(Recorded data)
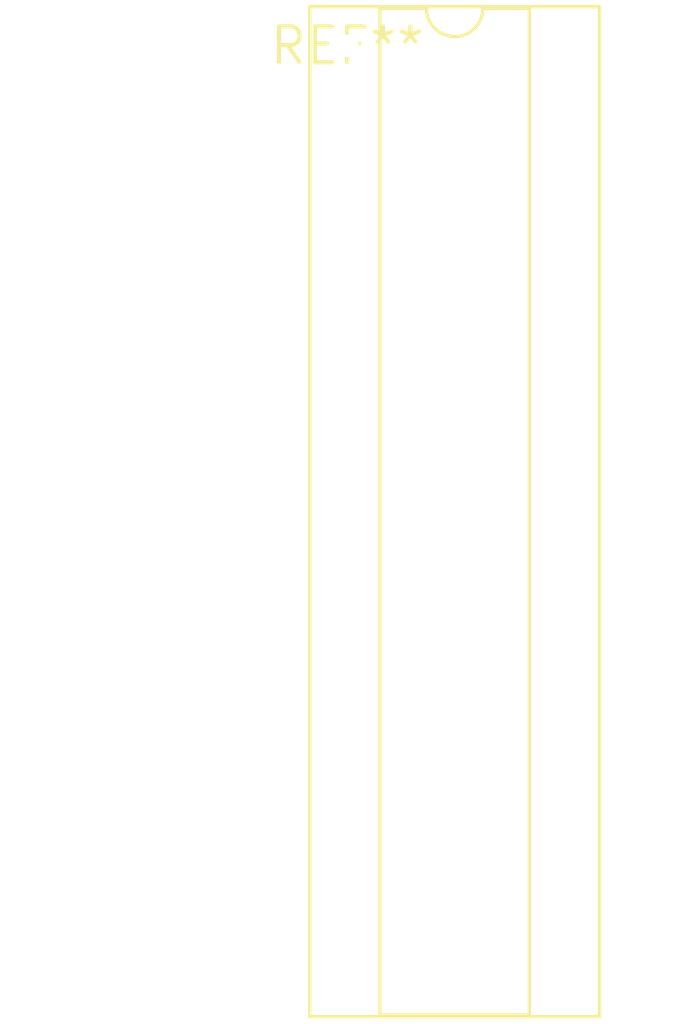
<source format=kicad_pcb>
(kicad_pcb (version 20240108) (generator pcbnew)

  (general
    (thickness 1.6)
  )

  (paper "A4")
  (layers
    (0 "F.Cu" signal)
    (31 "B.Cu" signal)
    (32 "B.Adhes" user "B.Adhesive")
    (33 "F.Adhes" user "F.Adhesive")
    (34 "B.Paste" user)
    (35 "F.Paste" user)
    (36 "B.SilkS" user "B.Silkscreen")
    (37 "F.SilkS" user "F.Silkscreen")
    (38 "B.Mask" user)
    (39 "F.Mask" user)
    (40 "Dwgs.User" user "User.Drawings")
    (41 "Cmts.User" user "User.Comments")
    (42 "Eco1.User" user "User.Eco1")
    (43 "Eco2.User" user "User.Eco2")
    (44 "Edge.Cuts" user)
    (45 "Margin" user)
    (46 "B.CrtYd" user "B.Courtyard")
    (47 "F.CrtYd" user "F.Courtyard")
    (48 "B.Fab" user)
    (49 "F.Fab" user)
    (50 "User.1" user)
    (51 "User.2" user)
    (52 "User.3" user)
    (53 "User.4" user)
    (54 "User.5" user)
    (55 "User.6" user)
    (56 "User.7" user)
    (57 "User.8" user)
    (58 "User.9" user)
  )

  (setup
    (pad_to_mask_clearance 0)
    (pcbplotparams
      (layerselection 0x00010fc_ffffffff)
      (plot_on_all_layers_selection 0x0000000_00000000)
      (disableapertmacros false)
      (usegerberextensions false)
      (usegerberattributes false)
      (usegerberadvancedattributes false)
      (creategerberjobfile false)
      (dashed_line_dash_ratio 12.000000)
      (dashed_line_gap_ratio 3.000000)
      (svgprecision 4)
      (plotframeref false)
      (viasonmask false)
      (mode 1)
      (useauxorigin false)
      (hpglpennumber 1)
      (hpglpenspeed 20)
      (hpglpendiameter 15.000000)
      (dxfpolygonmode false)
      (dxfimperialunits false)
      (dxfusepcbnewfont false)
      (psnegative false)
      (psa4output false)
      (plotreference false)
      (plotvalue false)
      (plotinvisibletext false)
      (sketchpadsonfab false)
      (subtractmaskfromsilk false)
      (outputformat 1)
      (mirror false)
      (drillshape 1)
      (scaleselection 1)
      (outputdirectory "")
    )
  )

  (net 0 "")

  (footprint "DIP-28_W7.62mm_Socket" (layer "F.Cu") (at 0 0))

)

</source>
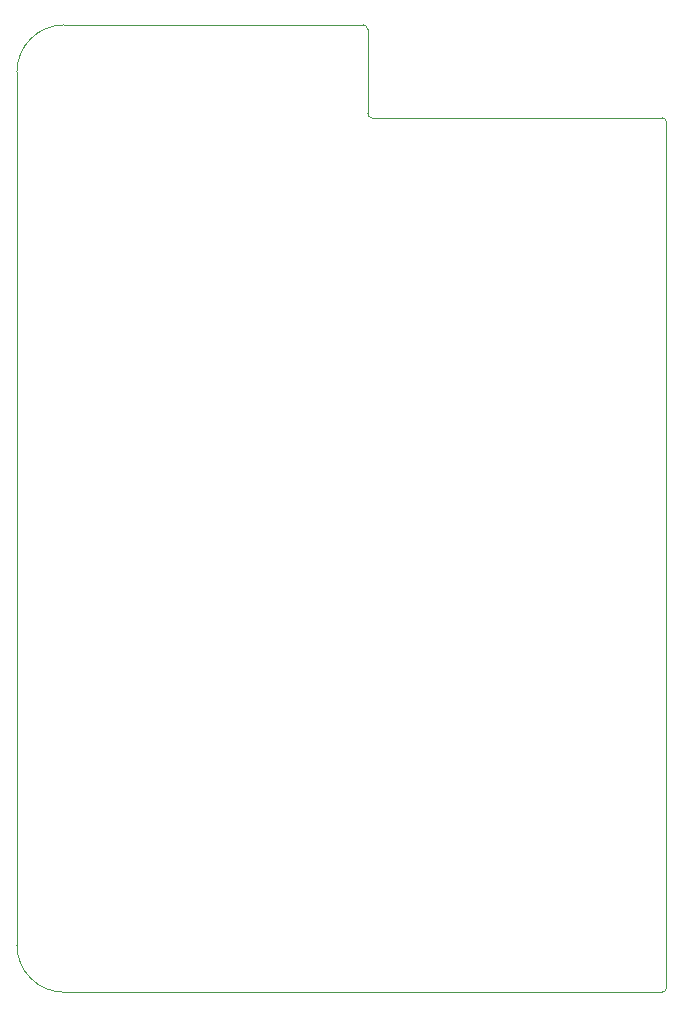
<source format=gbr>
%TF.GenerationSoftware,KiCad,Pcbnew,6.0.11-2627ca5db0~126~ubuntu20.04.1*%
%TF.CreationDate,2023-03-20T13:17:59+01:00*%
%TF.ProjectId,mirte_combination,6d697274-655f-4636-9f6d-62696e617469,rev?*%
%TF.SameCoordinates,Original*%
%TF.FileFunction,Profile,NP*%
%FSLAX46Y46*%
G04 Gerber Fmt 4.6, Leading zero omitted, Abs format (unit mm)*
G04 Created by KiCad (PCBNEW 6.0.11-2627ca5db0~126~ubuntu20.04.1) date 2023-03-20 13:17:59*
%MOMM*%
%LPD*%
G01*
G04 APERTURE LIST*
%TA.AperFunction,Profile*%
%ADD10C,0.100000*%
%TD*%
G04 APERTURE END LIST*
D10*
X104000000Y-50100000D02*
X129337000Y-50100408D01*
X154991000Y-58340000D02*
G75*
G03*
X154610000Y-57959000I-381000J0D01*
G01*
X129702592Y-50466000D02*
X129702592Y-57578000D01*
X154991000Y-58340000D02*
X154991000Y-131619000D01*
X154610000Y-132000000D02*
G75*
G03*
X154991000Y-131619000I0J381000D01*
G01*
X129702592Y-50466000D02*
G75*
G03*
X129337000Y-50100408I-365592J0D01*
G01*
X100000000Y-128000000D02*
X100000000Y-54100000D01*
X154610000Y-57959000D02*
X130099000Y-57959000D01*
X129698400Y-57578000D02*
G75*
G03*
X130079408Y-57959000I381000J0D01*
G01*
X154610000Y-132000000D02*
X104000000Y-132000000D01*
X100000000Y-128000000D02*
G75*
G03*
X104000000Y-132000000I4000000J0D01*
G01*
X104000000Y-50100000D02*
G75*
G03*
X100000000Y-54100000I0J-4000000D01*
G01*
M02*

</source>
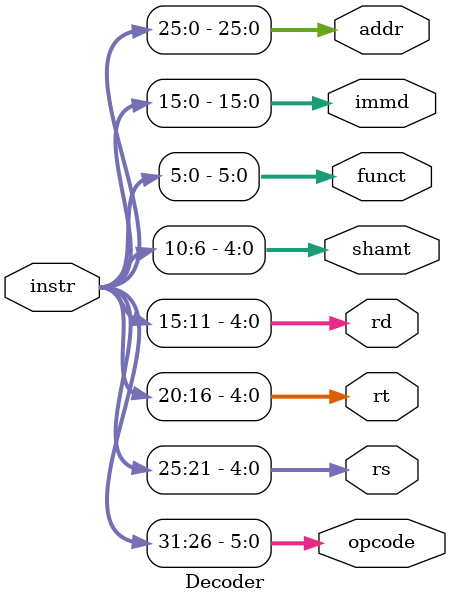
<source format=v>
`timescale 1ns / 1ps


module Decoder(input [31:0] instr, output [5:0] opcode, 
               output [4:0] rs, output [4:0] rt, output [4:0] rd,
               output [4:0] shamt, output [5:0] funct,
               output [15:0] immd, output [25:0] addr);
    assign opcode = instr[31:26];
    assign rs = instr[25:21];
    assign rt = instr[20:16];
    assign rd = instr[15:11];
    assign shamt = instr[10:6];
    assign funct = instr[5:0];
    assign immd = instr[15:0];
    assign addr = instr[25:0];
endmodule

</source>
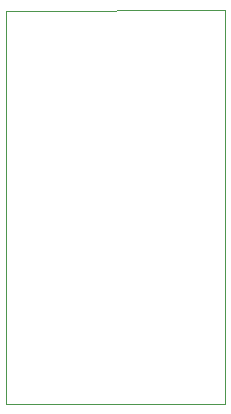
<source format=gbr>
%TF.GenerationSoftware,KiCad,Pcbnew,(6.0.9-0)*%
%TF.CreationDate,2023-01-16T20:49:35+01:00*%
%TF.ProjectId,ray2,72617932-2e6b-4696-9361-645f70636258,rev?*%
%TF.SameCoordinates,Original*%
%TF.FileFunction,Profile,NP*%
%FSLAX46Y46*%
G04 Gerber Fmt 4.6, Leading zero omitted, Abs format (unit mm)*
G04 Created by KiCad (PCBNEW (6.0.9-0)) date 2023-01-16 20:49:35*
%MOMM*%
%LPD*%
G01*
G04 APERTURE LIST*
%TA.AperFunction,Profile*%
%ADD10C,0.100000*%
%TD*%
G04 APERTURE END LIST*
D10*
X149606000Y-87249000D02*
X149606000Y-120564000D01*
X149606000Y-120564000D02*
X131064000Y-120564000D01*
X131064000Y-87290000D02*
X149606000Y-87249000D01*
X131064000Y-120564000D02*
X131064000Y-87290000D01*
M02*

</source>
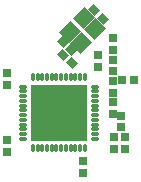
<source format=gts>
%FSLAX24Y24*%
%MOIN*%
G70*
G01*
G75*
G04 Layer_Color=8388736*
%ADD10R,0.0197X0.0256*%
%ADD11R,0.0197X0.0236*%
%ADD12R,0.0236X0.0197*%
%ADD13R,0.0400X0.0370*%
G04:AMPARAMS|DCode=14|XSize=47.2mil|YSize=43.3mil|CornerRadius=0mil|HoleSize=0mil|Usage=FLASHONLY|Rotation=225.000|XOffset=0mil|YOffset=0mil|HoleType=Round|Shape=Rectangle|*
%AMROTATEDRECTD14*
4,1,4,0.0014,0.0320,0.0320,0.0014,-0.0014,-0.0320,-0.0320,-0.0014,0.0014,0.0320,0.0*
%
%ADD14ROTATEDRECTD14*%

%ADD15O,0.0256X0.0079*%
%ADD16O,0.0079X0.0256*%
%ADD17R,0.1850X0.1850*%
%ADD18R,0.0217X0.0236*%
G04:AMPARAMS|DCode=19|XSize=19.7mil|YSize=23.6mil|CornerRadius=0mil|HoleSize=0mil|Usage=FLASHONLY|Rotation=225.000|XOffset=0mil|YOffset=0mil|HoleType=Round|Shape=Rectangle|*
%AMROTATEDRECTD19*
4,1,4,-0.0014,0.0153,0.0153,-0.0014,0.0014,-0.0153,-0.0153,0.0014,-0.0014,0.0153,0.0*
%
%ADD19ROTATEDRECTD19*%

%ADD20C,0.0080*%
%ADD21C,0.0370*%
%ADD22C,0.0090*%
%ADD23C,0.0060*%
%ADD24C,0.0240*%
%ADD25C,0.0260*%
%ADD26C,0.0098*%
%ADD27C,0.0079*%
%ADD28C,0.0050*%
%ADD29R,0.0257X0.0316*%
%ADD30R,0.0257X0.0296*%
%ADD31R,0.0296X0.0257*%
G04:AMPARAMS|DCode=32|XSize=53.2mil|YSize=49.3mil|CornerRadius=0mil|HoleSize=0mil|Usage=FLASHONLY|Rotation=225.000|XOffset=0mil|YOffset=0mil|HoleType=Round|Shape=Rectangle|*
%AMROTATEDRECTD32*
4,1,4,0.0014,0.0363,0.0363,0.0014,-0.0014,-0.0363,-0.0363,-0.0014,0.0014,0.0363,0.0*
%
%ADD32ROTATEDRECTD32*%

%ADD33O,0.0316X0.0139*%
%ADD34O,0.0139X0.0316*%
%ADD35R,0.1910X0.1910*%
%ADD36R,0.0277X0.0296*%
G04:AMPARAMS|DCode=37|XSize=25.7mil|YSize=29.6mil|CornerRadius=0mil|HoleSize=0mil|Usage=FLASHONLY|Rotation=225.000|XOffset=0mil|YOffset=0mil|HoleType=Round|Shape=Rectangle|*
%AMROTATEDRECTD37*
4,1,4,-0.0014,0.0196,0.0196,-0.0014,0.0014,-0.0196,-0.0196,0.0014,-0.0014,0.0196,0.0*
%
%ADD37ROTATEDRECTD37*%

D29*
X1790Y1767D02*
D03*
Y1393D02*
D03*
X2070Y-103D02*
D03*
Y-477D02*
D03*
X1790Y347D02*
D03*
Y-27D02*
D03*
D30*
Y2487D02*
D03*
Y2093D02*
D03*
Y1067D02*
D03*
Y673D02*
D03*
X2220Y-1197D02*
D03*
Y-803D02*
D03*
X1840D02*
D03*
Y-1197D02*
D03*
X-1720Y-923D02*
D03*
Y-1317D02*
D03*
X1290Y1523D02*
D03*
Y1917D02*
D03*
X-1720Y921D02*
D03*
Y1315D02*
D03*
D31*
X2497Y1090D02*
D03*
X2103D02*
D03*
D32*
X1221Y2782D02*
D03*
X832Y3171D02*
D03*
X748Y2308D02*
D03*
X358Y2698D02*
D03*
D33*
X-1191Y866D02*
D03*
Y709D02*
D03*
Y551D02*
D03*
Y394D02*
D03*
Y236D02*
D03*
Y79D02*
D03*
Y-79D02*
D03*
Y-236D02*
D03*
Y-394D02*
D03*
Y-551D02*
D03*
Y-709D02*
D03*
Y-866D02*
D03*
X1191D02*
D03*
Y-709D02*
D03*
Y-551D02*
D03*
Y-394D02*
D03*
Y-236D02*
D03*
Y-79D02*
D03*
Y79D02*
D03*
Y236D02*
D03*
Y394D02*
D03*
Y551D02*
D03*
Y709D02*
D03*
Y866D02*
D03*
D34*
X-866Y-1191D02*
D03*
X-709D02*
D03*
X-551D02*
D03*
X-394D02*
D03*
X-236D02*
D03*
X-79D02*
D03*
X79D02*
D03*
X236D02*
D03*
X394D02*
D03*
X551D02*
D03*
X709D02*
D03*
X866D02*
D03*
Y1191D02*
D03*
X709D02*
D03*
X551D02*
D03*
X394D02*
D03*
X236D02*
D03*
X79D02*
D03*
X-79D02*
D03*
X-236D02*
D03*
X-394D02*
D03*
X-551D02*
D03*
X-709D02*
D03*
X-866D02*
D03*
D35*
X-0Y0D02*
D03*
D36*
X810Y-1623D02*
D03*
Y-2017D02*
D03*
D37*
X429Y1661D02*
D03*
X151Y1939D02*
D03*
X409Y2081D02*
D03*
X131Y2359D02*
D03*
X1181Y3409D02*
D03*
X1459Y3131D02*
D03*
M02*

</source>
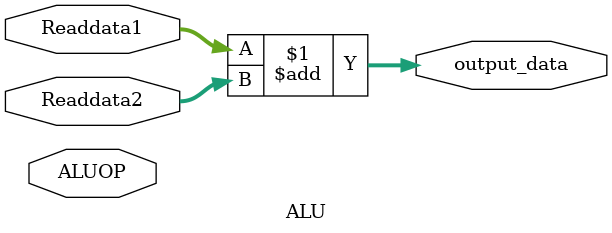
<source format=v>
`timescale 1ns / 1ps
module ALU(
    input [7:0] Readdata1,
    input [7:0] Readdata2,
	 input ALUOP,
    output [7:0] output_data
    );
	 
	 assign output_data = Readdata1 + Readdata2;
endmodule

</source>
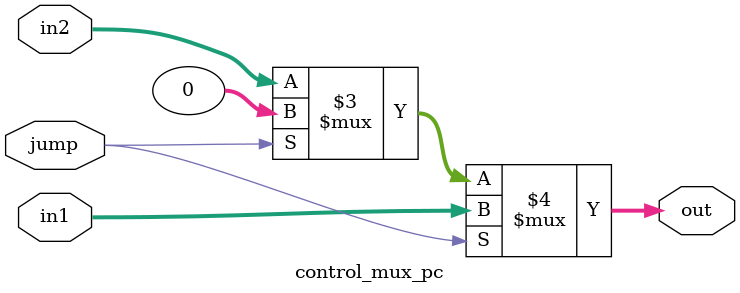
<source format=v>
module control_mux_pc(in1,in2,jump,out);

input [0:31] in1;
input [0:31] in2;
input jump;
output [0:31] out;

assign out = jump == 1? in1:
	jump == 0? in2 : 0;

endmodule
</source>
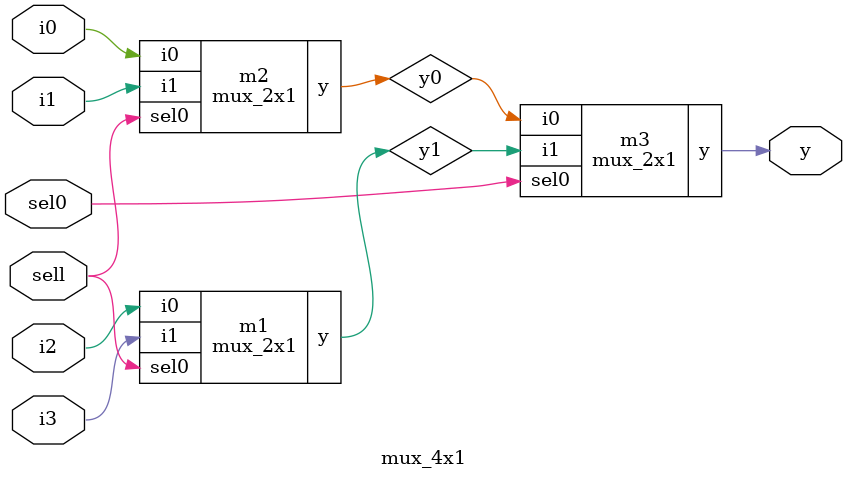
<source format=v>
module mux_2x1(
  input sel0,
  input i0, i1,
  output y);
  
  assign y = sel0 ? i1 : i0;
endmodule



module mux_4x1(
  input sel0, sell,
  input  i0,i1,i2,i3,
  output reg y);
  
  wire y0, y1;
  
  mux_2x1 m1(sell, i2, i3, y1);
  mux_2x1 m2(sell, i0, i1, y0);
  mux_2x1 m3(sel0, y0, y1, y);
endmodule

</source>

ASSIGNMENT —
Go through the entries above and pull out each line with "CreationDate" in it.

OUTPUT BELOW —
%TF.CreationDate,2023-03-20T13:17:59+01:00*%
%TF.CreationDate,2023-01-16T20:49:35+01:00*%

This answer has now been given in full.